Ibsunday Notebook: /I/B Drivers Declare There Is No Intimidation
June 25, 2000 | 12:00 A.M. EST
Mayfield, however, is likely to get a little edgy if he sees No. 3 appear in his rearview mirror. With the laps winding down at Pocono, Mayfield borrowed a page from Earnhardt's book. He tapped the seven-time NASCAR champion on the back bumper and drove on to take the checkered flag while Earnhardt struggled to keep his car off the wall and finished fourth.
"You've got to do what you've got to do," Mayfield said Monday. "Just because people think and say he's The Intimidator, I'm not intimidated by Dale Earnhardt and never will be."
Earnhardt seemed as miffed by the dig as the ding.

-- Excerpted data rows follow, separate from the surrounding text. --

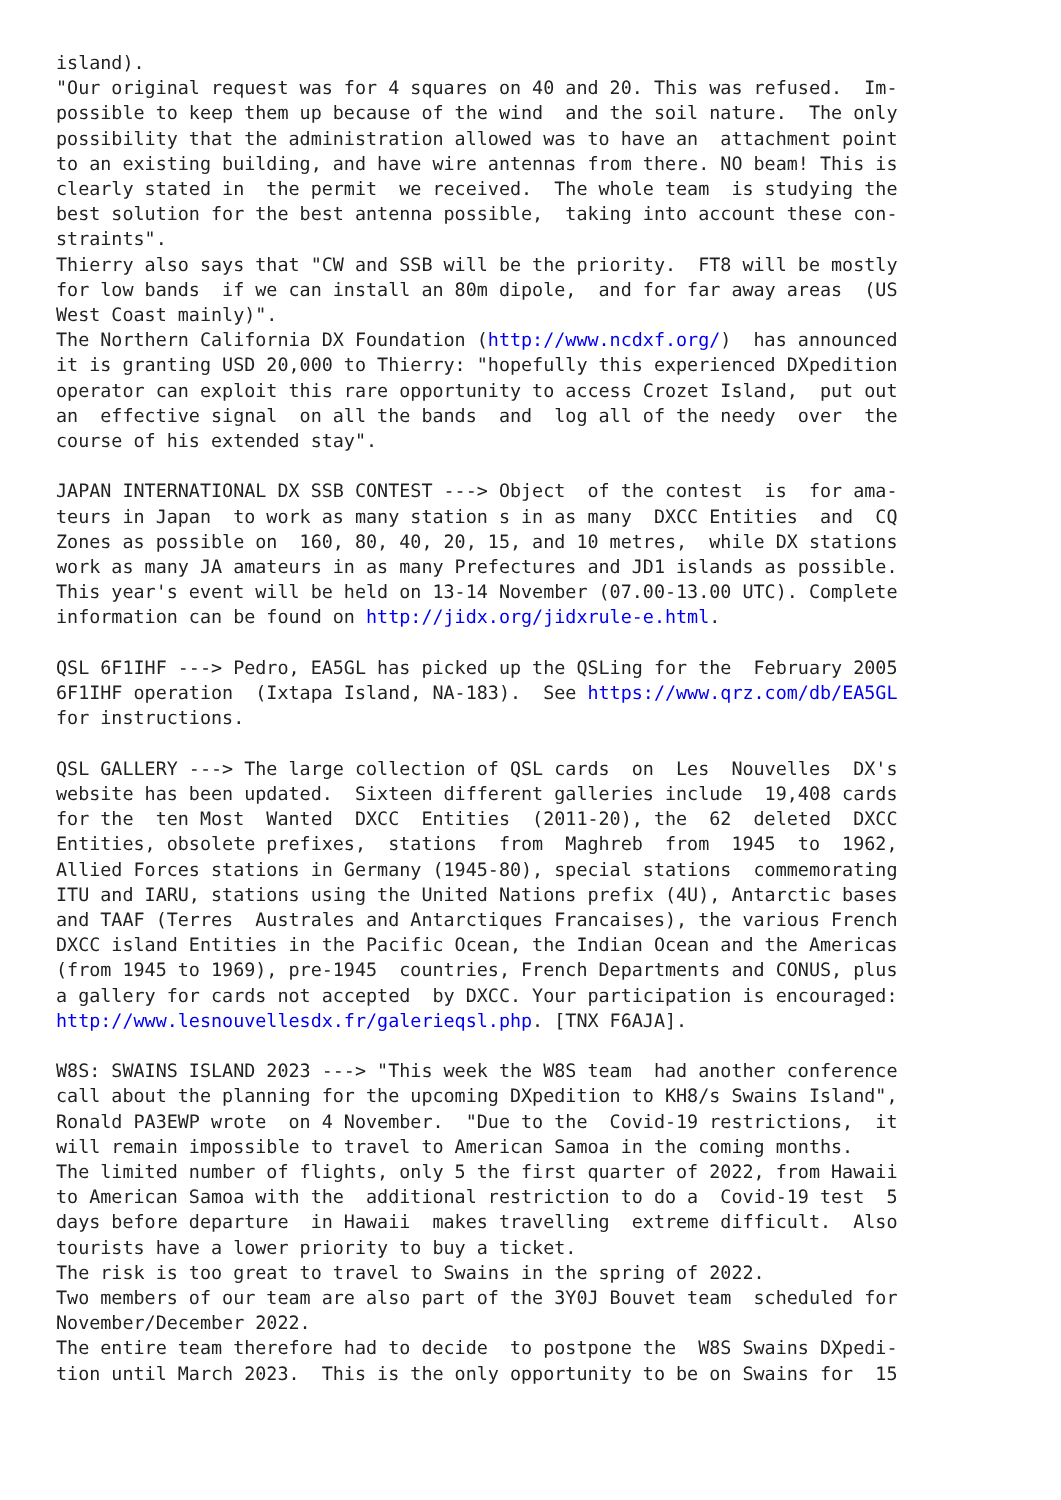island).
"Our original request was for 4 squares on 40 and 20. This was refused.  Im-
possible to keep them up because of the wind  and the soil nature.  The only
possibility that the administration allowed was to have an  attachment point
to an existing building, and have wire antennas from there. NO beam! This is
clearly stated in  the permit  we received.  The whole team  is studying the
best solution for the best antenna possible,  taking into account these con-
straints".
Thierry also says that "CW and SSB will be the priority.  FT8 will be mostly
for low bands  if we can install an 80m dipole,  and for far away areas  (US
West Coast mainly)".
The Northern California DX Foundation (http://www.ncdxf.org/)  has announced
it is granting USD 20,000 to Thierry: "hopefully this experienced DXpedition
operator can exploit this rare opportunity to access Crozet Island,  put out
an  effective signal  on all the bands  and  log all of the needy  over  the
course of his extended stay".

JAPAN INTERNATIONAL DX SSB CONTEST ---> Object  of the contest  is  for ama-
teurs in Japan  to work as many station s in as many  DXCC Entities  and  CQ
Zones as possible on  160, 80, 40, 20, 15, and 10 metres,  while DX stations
work as many JA amateurs in as many Prefectures and JD1 islands as possible.
This year's event will be held on 13-14 November (07.00-13.00 UTC). Complete
information can be found on http://jidx.org/jidxrule-e.html.

QSL 6F1IHF ---> Pedro, EA5GL has picked up the QSLing for the  February 2005
6F1IHF operation  (Ixtapa Island, NA-183).  See https://www.qrz.com/db/EA5GL
for instructions.

QSL GALLERY ---> The large collection of QSL cards  on  Les  Nouvelles  DX's
website has been updated.  Sixteen different galleries include  19,408 cards
for the  ten Most  Wanted  DXCC  Entities  (2011-20), the  62  deleted  DXCC
Entities, obsolete prefixes,  stations  from  Maghreb  from  1945  to  1962,
Allied Forces stations in Germany (1945-80), special stations  commemorating
ITU and IARU, stations using the United Nations prefix (4U), Antarctic bases
and TAAF (Terres  Australes and Antarctiques Francaises), the various French
DXCC island Entities in the Pacific Ocean, the Indian Ocean and the Americas
(from 1945 to 1969), pre-1945  countries, French Departments and CONUS, plus
a gallery for cards not accepted  by DXCC. Your participation is encouraged:
http://www.lesnouvellesdx.fr/galerieqsl.php. [TNX F6AJA].

W8S: SWAINS ISLAND 2023 ---> "This week the W8S team  had another conference
call about the planning for the upcoming DXpedition to KH8/s Swains Island",
Ronald PA3EWP wrote  on 4 November.  "Due to the  Covid-19 restrictions,  it
will remain impossible to travel to American Samoa in the coming months.
The limited number of flights, only 5 the first quarter of 2022, from Hawaii
to American Samoa with the  additional restriction to do a  Covid-19 test  5
days before departure  in Hawaii  makes travelling  extreme difficult.  Also
tourists have a lower priority to buy a ticket.
The risk is too great to travel to Swains in the spring of 2022.
Two members of our team are also part of the 3Y0J Bouvet team  scheduled for
November/December 2022.
The entire team therefore had to decide  to postpone the  W8S Swains DXpedi-
tion until March 2023.  This is the only opportunity to be on Swains for  15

"Everybody wanted to make a big deal out of it. Mayfield wanted to run his mouth about it when there was no need to run his mouth," he said. "That's fine. He can crow all he wants."
Ricky Rudd, who wound up third behind Mayfield and Dale Jarrett, called it a finesse move.
"It's easy to run over somebody and take them out, but it's a whole lot harder to do what Jeremy did when the guy that you move around is not even sure if he got hit or not. So right there, Jeremy gets a pat on the back the way he did it -- at least within the garage area," he said.
But Rudd isn't buying suggestions that Mayfield's bump means The Intimidator has an imitator.
"That intimidator crap that's been going on about Earnhardt for so long -- you guys are the ones that created that," he told reporters. "You go talk to those young guys and ask them if they're intimidated by Dale Earnhardt. That's a deal he just created to sell a bunch of T-shirts."
Jarrett on the Move: Defending Winston Cup champion Dale Jarrett credits his quiet climb in this year's standings to the dedication of his crew and a willingness to work on getting things right.
"The consistency of their pit stops is just incredible," he said. "They don't have to worry about anything but that."
In a thinly veiled jibe at the demand on drivers to make promotional appearances for their sponsors, he added, "They don't have to get up at five in the morning to do other things. They can stay focused on their jobs.
"We're learning more about working with the chassis and the new generation tire. This type of consistency got us in front for the championship last year."
Biker Dale: Dale Jarrett was honored Saturday as a media panel's choice for driver of the year.
Instead of a plaque or trophy, Jarrett received an Indian motorcycle presented by Peter Fonda, who starred in the 1969 classic "Easy Rider."
"I quit riding motorcycles when I was about 16 years old -- swore I'd never get back on one, but this may just change my mind," Jarrett said.
"I stopped racing when my daughter was born," Fonda conceded, although he still rides for fun at 60. "I was racing anything with an engine in it. And I'm a big fan of NASCAR."
The motorcycle, decorated in the red, white and blue colors of Jarrett's No. 88 Ford, is one of two made. The other will go on a promotional tour for Indian motorcycles and will be sold at auction later this year by Sotheby's with the proceeds going to a charity of Jarrett's choice.
Who's Teaching Who?: Bill Elliott, who ends his long association with Ford to join Ray Evernham's fledgling Dodge team next season says he's looking forward to the move and his new driving partner.
Casey Atwood, a 19-year-old regular on the Busch Series circuit will move up to the premium series to drive the second car in Evernham's garage.
"He's a good kid. He seems to do pretty well at other stuff. This will be a definite growing curve for him," Elliott said Sunday.
"Maybe I can teach him a few things and I'm sure he'll train me some, too. It'll be a two-way street. Teach an old dog new tricks."
He said Evernham has worked some with Elliott's Ford team since leaving as Jeff Gordon's crew chief.
"His main focus is getting his deal up and running. I might see him at a race every whipstitch or two, but that's about it."